Ik ben er niet de man voor om mee te huilen met de populistische wolven in het bos. Maar bij momenten vind ik het verdomd moeilijk om daar goede redenen voor te blijven verzinnen.'

Wednesday, April 15, 2009

Show me the money

Enkele weken was ik te gast op de Plugg-conferentie in Brussel. Waar ik altijd het meest naar uitkijk is de start-upsrally, waarbij twintig starters uit de technologiesector gedurende twee minuten hun project voorstellen. Waarna het publiek en een jury van investeerders bepaalt welke elevator pitch de beste was.

Sommigen richten zich in die twee minuten op de meest onbelangrijke technische details. Terwijl een ander een product komt voorstellen waarvan ik zeker weet da het al honderd keer bestaat. ‘Talk Business’, fluisterde de presentatrice tijdens de pauze nog. Want in crisistijd is het nu eenmaal van cruciaal belang om investeerders en publiek (lees: potentiële klanten) te overtuigen met een goed business plan.

Ik moest meteen denken aan het beroemde ‘Show me the Money’-fragment uit de film Jerry Maguire. Je hebt het ooit wel al eens gezien: hoofdrolspeler Tom Cruise moet aan de telefoon bewijzen hoe graag hij zijn klant wel wil houden en begint daarvoor op kantoor ongegeneerd te roepen. De film dateert uit 1996, dus lang vóór Cruise in opspraak kwam door zijn gedweep met Scientology en zijn vreemde huwelijk met Kathy Holmes. Echt bijzonder is hij niet, maar dat fragment wél.



Het is vandaag meer show me the money dan ooit. Bedrijven en starters moeten, net als Jerry hemel en aarde bewegen om klanten te behouden. En daarvoor moeten ze in business praten. Vooral dat laatste lukt niet altijd in IT. Veel te veel persberichten in mijn inbox blijven, net als heel wat van die start-ups, steken in technisch jargon en productinformatie. Iets wat mij als hoofdredacteur van een business IT-blad als Smart Business soms wel wat stoort.

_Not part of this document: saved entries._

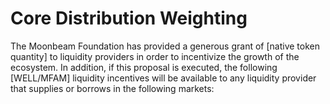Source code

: # Core Distribution Weighting
The Moonbeam Foundation has provided a generous grant of [native token quantity] to liquidity providers in order to incentivize the growth of the ecosystem. In addition, if this proposal is executed, the following [WELL/MFAM] liquidity incentives will be available to any liquidity provider that supplies or borrows in the following markets:
​
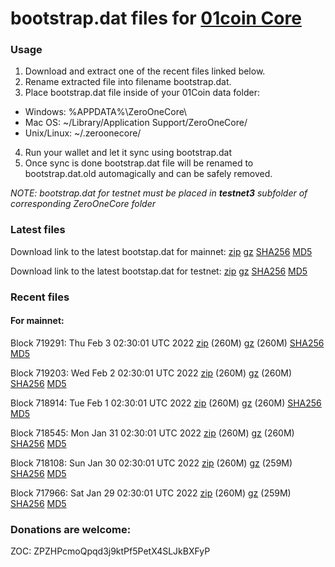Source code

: # bootstrap.dat files for [01coin Core](https://01coin.io)

### Usage

1. Download and extract one of the recent files linked below.
2. Rename extracted file into filename bootstrap.dat.
3. Place bootstrap.dat file inside of your 01Coin data folder:
 - Windows: %APPDATA%\ZeroOneCore\
 - Mac OS: ~/Library/Application Support/ZeroOneCore/
 - Unix/Linux: ~/.zeroonecore/
4. Run your wallet and let it sync using bootstrap.dat
5. Once sync is done bootstrap.dat file will be renamed to bootstrap.dat.old automagically and can be safely removed.

_NOTE: bootstrap.dat for testnet must be placed in **testnet3** subfolder of corresponding ZeroOneCore folder_

### Latest files
Download link to the latest bootstap.dat for mainnet: [zip](https://files.01coin.io/mainnet/bootstrap.dat.zip) [gz](https://files.01coin.io/mainnet/bootstrap.dat.tar.gz) [SHA256](https://files.01coin.io/mainnet/sha256.txt) [MD5](https://files.01coin.io/mainnet/md5.txt)

Download link to the latest bootstap.dat for testnet: [zip](https://files.01coin.io/testnet/bootstrap.dat.zip) [gz](https://files.01coin.io/testnet/bootstrap.dat.tar.gz) [SHA256](https://files.01coin.io/testnet/sha256.txt) [MD5](https://files.01coin.io/testnet/md5.txt)

### Recent files

#### For mainnet:

Block 719291: Thu Feb  3 02:30:01 UTC 2022 [zip](https://files.01coin.io/mainnet/2022-02-03/bootstrap.dat.zip) (260M) [gz](https://files.01coin.io/mainnet/2022-02-03/bootstrap.dat.tar.gz) (260M) [SHA256](https://files.01coin.io/mainnet/2022-02-03/sha256.txt) [MD5](https://files.01coin.io/mainnet/2022-02-03/md5.txt)

Block 719203: Wed Feb  2 02:30:01 UTC 2022 [zip](https://files.01coin.io/mainnet/2022-02-02/bootstrap.dat.zip) (260M) [gz](https://files.01coin.io/mainnet/2022-02-02/bootstrap.dat.tar.gz) (260M) [SHA256](https://files.01coin.io/mainnet/2022-02-02/sha256.txt) [MD5](https://files.01coin.io/mainnet/2022-02-02/md5.txt)

Block 718914: Tue Feb  1 02:30:01 UTC 2022 [zip](https://files.01coin.io/mainnet/2022-02-01/bootstrap.dat.zip) (260M) [gz](https://files.01coin.io/mainnet/2022-02-01/bootstrap.dat.tar.gz) (260M) [SHA256](https://files.01coin.io/mainnet/2022-02-01/sha256.txt) [MD5](https://files.01coin.io/mainnet/2022-02-01/md5.txt)

Block 718545: Mon Jan 31 02:30:01 UTC 2022 [zip](https://files.01coin.io/mainnet/2022-01-31/bootstrap.dat.zip) (260M) [gz](https://files.01coin.io/mainnet/2022-01-31/bootstrap.dat.tar.gz) (260M) [SHA256](https://files.01coin.io/mainnet/2022-01-31/sha256.txt) [MD5](https://files.01coin.io/mainnet/2022-01-31/md5.txt)

Block 718108: Sun Jan 30 02:30:01 UTC 2022 [zip](https://files.01coin.io/mainnet/2022-01-30/bootstrap.dat.zip) (260M) [gz](https://files.01coin.io/mainnet/2022-01-30/bootstrap.dat.tar.gz) (259M) [SHA256](https://files.01coin.io/mainnet/2022-01-30/sha256.txt) [MD5](https://files.01coin.io/mainnet/2022-01-30/md5.txt)

Block 717966: Sat Jan 29 02:30:01 UTC 2022 [zip](https://files.01coin.io/mainnet/2022-01-29/bootstrap.dat.zip) (260M) [gz](https://files.01coin.io/mainnet/2022-01-29/bootstrap.dat.tar.gz) (259M) [SHA256](https://files.01coin.io/mainnet/2022-01-29/sha256.txt) [MD5](https://files.01coin.io/mainnet/2022-01-29/md5.txt)


### Donations are welcome:

ZOC: ZPZHPcmoQpqd3j9ktPf5PetX4SLJkBXFyP
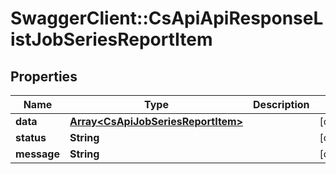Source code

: # SwaggerClient::CsApiApiResponseListJobSeriesReportItem

## Properties
Name | Type | Description | Notes
------------ | ------------- | ------------- | -------------
**data** | [**Array&lt;CsApiJobSeriesReportItem&gt;**](CsApiJobSeriesReportItem.md) |  | [optional] 
**status** | **String** |  | [optional] 
**message** | **String** |  | [optional] 


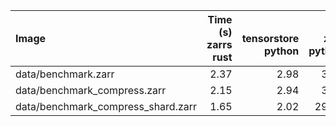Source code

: | Image                              |   Time (s)<br>zarrs<br>rust |   <br>tensorstore<br>python |   <br>zarr<br>python |   <br>zarrs<br>python |   <br>zarr<br>dask<br>python |   <br>zarrs<br>dask<br>python |   Memory (GB)<br>zarrs<br>rust |   <br>tensorstore<br>python |   <br>zarr<br>python |   <br>zarrs<br>python |   <br>zarr<br>dask<br>python |   <br>zarrs<br>dask<br>python |
|:-----------------------------------|----------------------------:|----------------------------:|---------------------:|----------------------:|-----------------------------:|------------------------------:|-------------------------------:|----------------------------:|---------------------:|----------------------:|-----------------------------:|------------------------------:|
| data/benchmark.zarr                |                        2.37 |                        2.98 |                 3.42 |                  3.09 |                         5.03 |                          4.54 |                           9.08 |                       11.45 |                 8.77 |                  9.23 |                        16.84 |                         16.85 |
| data/benchmark_compress.zarr       |                        2.15 |                        2.94 |                 3.06 |                  2.51 |                         5.19 |                          4.00 |                           9.37 |                        9.69 |                 8.99 |                  9.42 |                        17.13 |                         17.06 |
| data/benchmark_compress_shard.zarr |                        1.65 |                        2.02 |                29.08 |                  2.28 |                        40.73 |                          4.24 |                           8.46 |                        8.64 |                 9.02 |                  8.51 |                        17.02 |                         16.94 |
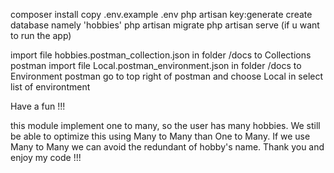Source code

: composer install
copy .env.example .env
php artisan key:generate
create database namely 'hobbies'
php artisan migrate
php artisan serve (if u want to run the app)

import file hobbies.postman_collection.json in folder /docs to Collections postman
import file Local.postman_environment.json in folder /docs to Environment postman
go to top right of postman and choose Local in select list of environtment

Have a fun !!!


this module implement one to many, so the user has many hobbies. We still be able to optimize this using Many to Many than One to Many. If we use Many to Many we can avoid the redundant of hobby's name. Thank you and enjoy my code !!!
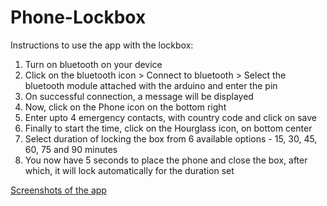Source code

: # Phone-Lockbox
Instructions to use the app with the lockbox:
1. Turn on bluetooth on your device
2. Click on the bluetooth icon > Connect to bluetooth > Select the bluetooth module attached with the arduino and enter the pin
3. On successful connection, a message will be displayed
4. Now, click on the Phone icon on the bottom right
5. Enter upto 4 emergency contacts, with country code and click on save
6. Finally to start the time, click on the Hourglass icon, on bottom center
7. Select duration of locking the box from 6 available options - 15, 30, 45, 60, 75 and 90 minutes
8. You now have 5 seconds to place the phone and close the box, after which, it will lock automatically for the duration set

[Screenshots of the app](https://github.com/Shlokbum/Phone-Lockbox/tree/main/screenshots_app "Named link title")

O ja, nog vergeten: Jerry Maguire gaat over een gelijknamige sportmanager die ontslagen wordt, al zijn cliënten kwijt raakt en ook nog eens verlaten wordt door vriendin. Hij besluit voor zichzelf te beginnen samen met zijn collega. Om uiteindelijk, zoals je van Hollywood mag verwachten, alles goed te doen aflopen.

Monday, April 6, 2009

Second Life is dood, leve de nieuwe Facebook



Second Life is dood. Ik schreef er zelf al over ongeveer een jaar geleden. Echt mainstream is het nooit geworden. Van de zogenaamd 10 miljoen leden die er ooit zijn komen kijken, zijn de meeste vermoedelijk nooit teruggekomen. De drempel was ook te hoog, zowel technologisch als qua prijs. Iemand die ooit zijn eigen villa uitbate in Second Life vertelde me ooit eens dat hij maandelijks 500 euro betaalde. En bovendien had het universum, in tegenstelling tot echte online games geen spelregels. Dat kan meevallen, maar kan ook tegenvallen.

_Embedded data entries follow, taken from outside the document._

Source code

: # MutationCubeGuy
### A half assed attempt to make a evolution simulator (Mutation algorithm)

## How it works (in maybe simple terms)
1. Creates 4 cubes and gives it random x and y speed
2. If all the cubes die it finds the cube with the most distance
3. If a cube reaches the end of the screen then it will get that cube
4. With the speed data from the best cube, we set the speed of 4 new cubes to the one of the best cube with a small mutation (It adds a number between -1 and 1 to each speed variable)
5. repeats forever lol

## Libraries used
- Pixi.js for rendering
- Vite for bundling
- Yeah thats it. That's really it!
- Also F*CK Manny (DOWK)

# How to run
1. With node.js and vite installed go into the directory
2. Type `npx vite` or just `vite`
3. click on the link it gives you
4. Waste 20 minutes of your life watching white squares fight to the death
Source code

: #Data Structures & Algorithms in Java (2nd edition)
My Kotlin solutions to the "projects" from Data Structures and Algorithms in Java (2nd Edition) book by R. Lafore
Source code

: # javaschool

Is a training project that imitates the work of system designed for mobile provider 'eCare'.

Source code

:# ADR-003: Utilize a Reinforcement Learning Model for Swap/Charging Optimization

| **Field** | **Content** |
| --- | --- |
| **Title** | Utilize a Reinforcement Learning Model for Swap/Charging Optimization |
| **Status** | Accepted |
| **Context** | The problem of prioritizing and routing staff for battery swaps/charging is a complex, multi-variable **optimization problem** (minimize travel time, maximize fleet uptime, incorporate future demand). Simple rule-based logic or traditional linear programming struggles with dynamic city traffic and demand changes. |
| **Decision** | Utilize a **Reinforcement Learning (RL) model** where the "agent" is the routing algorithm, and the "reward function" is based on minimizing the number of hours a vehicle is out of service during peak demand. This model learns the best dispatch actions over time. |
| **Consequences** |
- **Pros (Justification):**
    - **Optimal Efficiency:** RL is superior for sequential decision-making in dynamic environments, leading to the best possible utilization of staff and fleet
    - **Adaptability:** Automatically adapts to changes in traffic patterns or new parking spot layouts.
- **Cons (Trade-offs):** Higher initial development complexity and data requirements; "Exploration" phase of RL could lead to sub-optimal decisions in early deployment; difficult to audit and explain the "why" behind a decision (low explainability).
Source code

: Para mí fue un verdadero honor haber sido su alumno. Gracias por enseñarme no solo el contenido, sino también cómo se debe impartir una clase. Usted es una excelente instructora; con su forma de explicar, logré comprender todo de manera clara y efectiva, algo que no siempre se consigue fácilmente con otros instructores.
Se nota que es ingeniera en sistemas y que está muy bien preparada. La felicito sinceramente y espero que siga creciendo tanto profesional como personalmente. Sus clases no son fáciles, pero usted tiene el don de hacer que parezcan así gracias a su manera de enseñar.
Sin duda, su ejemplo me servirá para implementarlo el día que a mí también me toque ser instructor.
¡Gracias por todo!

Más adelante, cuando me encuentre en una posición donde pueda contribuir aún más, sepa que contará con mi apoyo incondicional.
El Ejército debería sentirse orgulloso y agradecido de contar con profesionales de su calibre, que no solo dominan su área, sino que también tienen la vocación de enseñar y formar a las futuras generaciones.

De dood van Second Life en the big next thing was het thema van een interview dat ik vandaag met Radio1 en hun programma 'De Ochtend' had. Het was al om kwart voor zeven 's ochtends. Dat was toch een beetje vroeg, al viel het al bij al wel mee. Vier minuten zijn ook niet lang. Vooraleer je echt op dreef raakt en helemaal wakker bent, moet je al stoppen.

Vooral op de vraag wat de 'nieuwe Facebook' zou worden, moest ik het antwoord schuldig blijven. Ook mijn collega's op de redactie, vonden niet meteen iets wat dezelfde impact zou hebben. Facebook is Facebook, en een eventuele opvolger zal in elk geval in dezelfde lijn liggen: het delen van vanalles met vrienden. Buiten Twitter kan ik me geen naam voor de geest halen, en net die ben ik dan nog vergeten te melden (ook al zie ik die niet als Facebook-vervanger).

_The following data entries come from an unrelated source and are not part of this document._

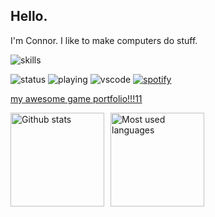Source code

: ## Hello.

I'm Connor. I like to make computers do stuff.

![skills](https://skillicons.dev/icons?i=python,c,cpp,cs,java,html,css,js,ts,bash,apple,windows,ubuntu,unity,premiere)

![status](https://api.statusbadges.me/badge/status/211947199192367114?simple=true)
![playing](https://api.statusbadges.me/badge/playing/211947199192367114)
![vscode](https://api.statusbadges.me/badge/vscode/211947199192367114)
[![spotify](https://api.statusbadges.me/badge/spotify/211947199192367114)](https://api.statusbadges.me/openspotify/211947199192367114)

[my awesome game portfolio!!!11](https://connoryo.github.io/)

<div style="display: flex; align-items: center;">
  <img src="https://github-readme-stats-connoryos-projects.vercel.app//api?show_icons=true&username=connoryo&theme=radical&hide_border=true" alt="Github stats" height="150" style="margin-right: 10px;">
  <img src="https://github-readme-stats-connoryos-projects.vercel.app/api/top-langs/?username=connoryo&hide_progress=true&theme=radical&hide_border=true" alt="Most used languages" height="150">
</div>
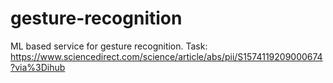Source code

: # gesture-recognition
ML based service for gesture recognition. Task: https://www.sciencedirect.com/science/article/abs/pii/S1574119209000674?via%3Dihub
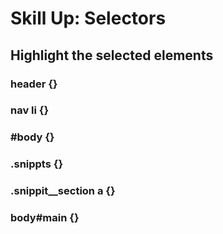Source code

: <!-- .slide: data-background-image="../images/bg-mouse.jpg" -->
# <span>Skill Up:</span> <span>Selectors</span>



<!-- .slide: data-background-image="../images/bg-mouse.jpg" -->
## Highlight the selected elements



<!-- .slide: data-background-image="../images/bg-mouse.jpg" -->
### header {}



<!-- .slide: data-background-image="../images/bg-mouse.jpg" -->
### nav li {}



<!-- .slide: data-background-image="../images/bg-mouse.jpg" -->
### #body {}



<!-- .slide: data-background-image="../images/bg-mouse.jpg" -->
### .snippts {}



<!-- .slide: data-background-image="../images/bg-mouse.jpg" -->
### .snippit__section a {}



<!-- .slide: data-background-image="../images/bg-mouse.jpg" -->
### body#main {}

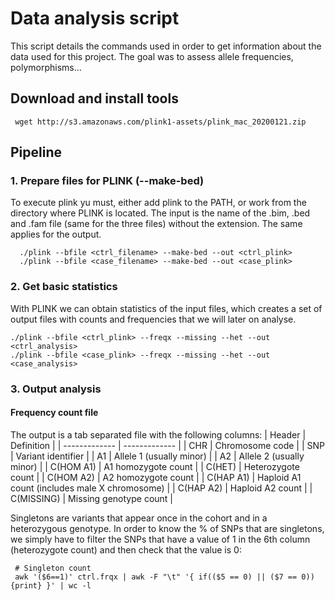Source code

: # Data analysis script

This script details the commands used in order to get information about the data used for this project. The goal was to assess allele frequencies, polymorphisms...

## Download and install tools
     wget http://s3.amazonaws.com/plink1-assets/plink_mac_20200121.zip
  
  
 ## Pipeline 
 
 ### 1. Prepare files for PLINK (--make-bed)
 To execute plink yu must, either add plink to the PATH, or work from the directory where PLINK is located. The input is the name of the .bim, .bed and .fam file (same for the three files) without the extension. The same applies for the output.
 
      ./plink --bfile <ctrl_filename> --make-bed --out <ctrl_plink>
      ./plink --bfile <case_filename> --make-bed --out <case_plink>
      
      
### 2. Get basic statistics
With PLINK we can obtain statistics of the input files, which creates a set of output files with counts and frequencies that we will later on analyse.

    ./plink --bfile <ctrl_plink> --freqx --missing --het --out <ctrl_analysis>
    ./plink --bfile <case_plink> --freqx --missing --het --out <case_analysis>

### 3. Output analysis
#### Frequency count file
The output is a tab separated file with the following columns:
| Header | Definition |
| ------------- | ------------- |
| CHR  | Chromosome code  |
| SNP  | Variant identifier  |
| A1  | Allele 1 (usually minor)  |
| A2  | Allele 2 (usually minor)  |
| C(HOM A1)  | A1 homozygote count  |
| C(HET)  | Heterozygote count  |
| C(HOM A2)  | A2 homozygote count  |
| C(HAP A1)  | Haploid A1 count (includes male X chromosome)  |
| C(HAP A2)  | Haploid A2 count  |
| C(MISSING)  | Missing genotype count |

Singletons are variants that appear once in the cohort and in a heterozygous genotype. In order to know the % of SNPs that are singletons, we simply have to filter the SNPs that have a value of 1 in the 6th column (heterozygote count) and then check that the value is 0:
     
     # Singleton count
     awk '($6==1)' ctrl.frqx | awk -F "\t" '{ if(($5 == 0) || ($7 == 0)) {print} }' | wc -l
     
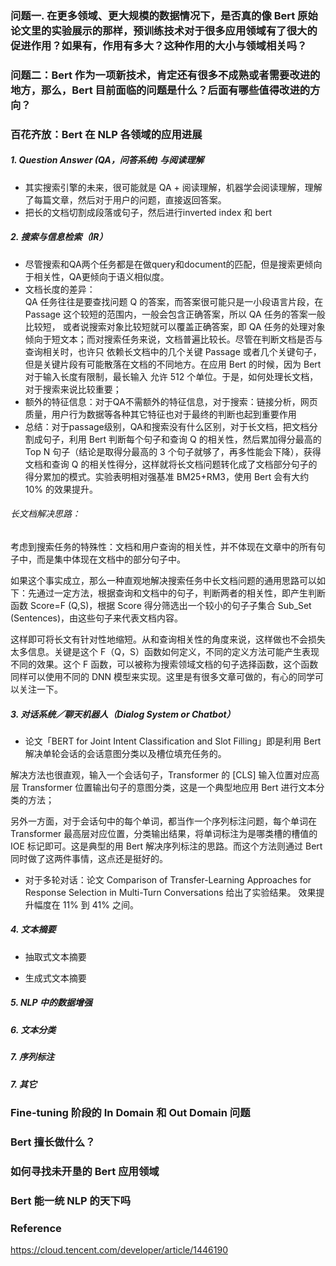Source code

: ### 问题一. 在更多领域、更大规模的数据情况下，是否真的像 Bert 原始论文里的实验展示的那样，预训练技术对于很多应用领域有了很大的促进作用？如果有，作用有多大？这种作用的大小与领域相关吗？
### 问题二：Bert 作为一项新技术，肯定还有很多不成熟或者需要改进的地方，那么，Bert 目前面临的问题是什么？后面有哪些值得改进的方向？
### 百花齐放：Bert 在 NLP 各领域的应用进展

##### 1. Question Answer (QA，问答系统) 与阅读理解
- 其实搜索引擎的未来，很可能就是 QA + 阅读理解，机器学会阅读理解，理解了每篇文章，然后对于用户的问题，直接返回答案。
- 把长的文档切割成段落或句子，然后进行inverted index 和 bert

##### 2. 搜索与信息检索（IR）
- 尽管搜索和QA两个任务都是在做query和document的匹配，但是搜索更倾向于相关性，QA更倾向于语义相似度。
- 文档长度的差异：  
QA 任务往往是要查找问题 Q 的答案，而答案很可能只是一小段语言片段，在 Passage 这个较短的范围内，一般会包含正确答案，所以 QA 任务的答案一般比较短，
或者说搜索对象比较短就可以覆盖正确答案，即 QA 任务的处理对象倾向于短文本；而对搜索任务来说，文档普遍比较长。尽管在判断文档是否与查询相关时，也许只
依赖长文档中的几个关键 Passage 或者几个关键句子，但是关键片段有可能散落在文档的不同地方。在应用 Bert 的时候，因为 Bert 对于输入长度有限制，最长输入
允许 512 个单位。于是，如何处理长文档，对于搜索来说比较重要；
- 额外的特征信息：对于QA不需额外的特征信息，对于搜索：链接分析，网页质量，用户行为数据等各种其它特征也对于最终的判断也起到重要作用
- 总结：对于passage级别，QA和搜索没有什么区别，对于长文档，把文档分割成句子，利用 Bert 判断每个句子和查询 Q 的相关性，然后累加得分最高的 Top N 句子（结论是取得分最高的 3 个句子就够了，再多性能会下降），获得文档和查询 Q 的相关性得分，这样就将长文档问题转化成了文档部分句子的得分累加的模式。实验表明相对强基准 BM25+RM3，使用 Bert 会有大约 10% 的效果提升。
###### 长文档解决思路：
考虑到搜索任务的特殊性：文档和用户查询的相关性，并不体现在文章中的所有句子中，而是集中体现在文档中的部分句子中。

如果这个事实成立，那么一种直观地解决搜索任务中长文档问题的通用思路可以如下：先通过一定方法，根据查询和文档中的句子，判断两者的相关性，即产生判断函数 Score=F (Q,S)，根据 Score 得分筛选出一个较小的句子子集合 Sub_Set (Sentences)，由这些句子来代表文档内容。

这样即可将长文有针对性地缩短。从和查询相关性的角度来说，这样做也不会损失太多信息。关键是这个 F（Q，S）函数如何定义，不同的定义方法可能产生表现不同的效果。这个 F 函数，可以被称为搜索领域文档的句子选择函数，这个函数同样可以使用不同的 DNN 模型来实现。这里是有很多文章可做的，有心的同学可以关注一下。
##### 3. 对话系统／聊天机器人（Dialog System or Chatbot）
- 论文「BERT for Joint Intent Classification and Slot Filling」即是利用 Bert 解决单轮会话的会话意图分类以及槽位填充任务的。

解决方法也很直观，输入一个会话句子，Transformer 的 [CLS] 输入位置对应高层 Transformer 位置输出句子的意图分类，这是一个典型地应用 Bert 进行文本分类的方法；

另外一方面，对于会话句中的每个单词，都当作一个序列标注问题，每个单词在 Transformer 最高层对应位置，分类输出结果，将单词标注为是哪类槽的槽值的 IOE 标记即可。这是典型的用 Bert 解决序列标注的思路。而这个方法则通过 Bert 同时做了这两件事情，这点还是挺好的。


- 对于多轮对话：论文 Comparison of Transfer-Learning Approaches for Response Selection in Multi-Turn Conversations 给出了实验结果。
效果提升幅度在 11% 到 41% 之间。

##### 4. 文本摘要

- 抽取式文本摘要

- 生成式文本摘要

##### 5. NLP 中的数据增强

##### 6. 文本分类

##### 7. 序列标注

##### 7. 其它

### Fine-tuning 阶段的 In Domain 和 Out Domain 问题

### Bert 擅长做什么？

### 如何寻找未开垦的 Bert 应用领域

### Bert 能一统 NLP 的天下吗

### Reference
https://cloud.tencent.com/developer/article/1446190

Wat ik in die korte tijd ook vergat te vermelden, is dat de toekomst misschien wel in de Location Based-diensten zit. Dus niet alleen wat ben ik op dit moment aan het doen, maar waar ben ik dat aan het doen.

Maar toch. Facebook is niet zoals MySpace of Second Life. Het is een blijver. Zoals YouTube en Google dat ook zijn. Tenminste: als ze hun rekeningen kunnen blijven betalen.

Friday, April 3, 2009

Beste Frederik

“Beste Frederik, Als wat je al doet opeens niet meer werkt, wat kan je dan doen?” Het was de wat vreemde aanhef van een e-mail die ik enkele dagen geleden in mijn mailbox ontving. Een mannelijke collega van me kreeg de mail ook, maar hij werd aangesproken als Heidi.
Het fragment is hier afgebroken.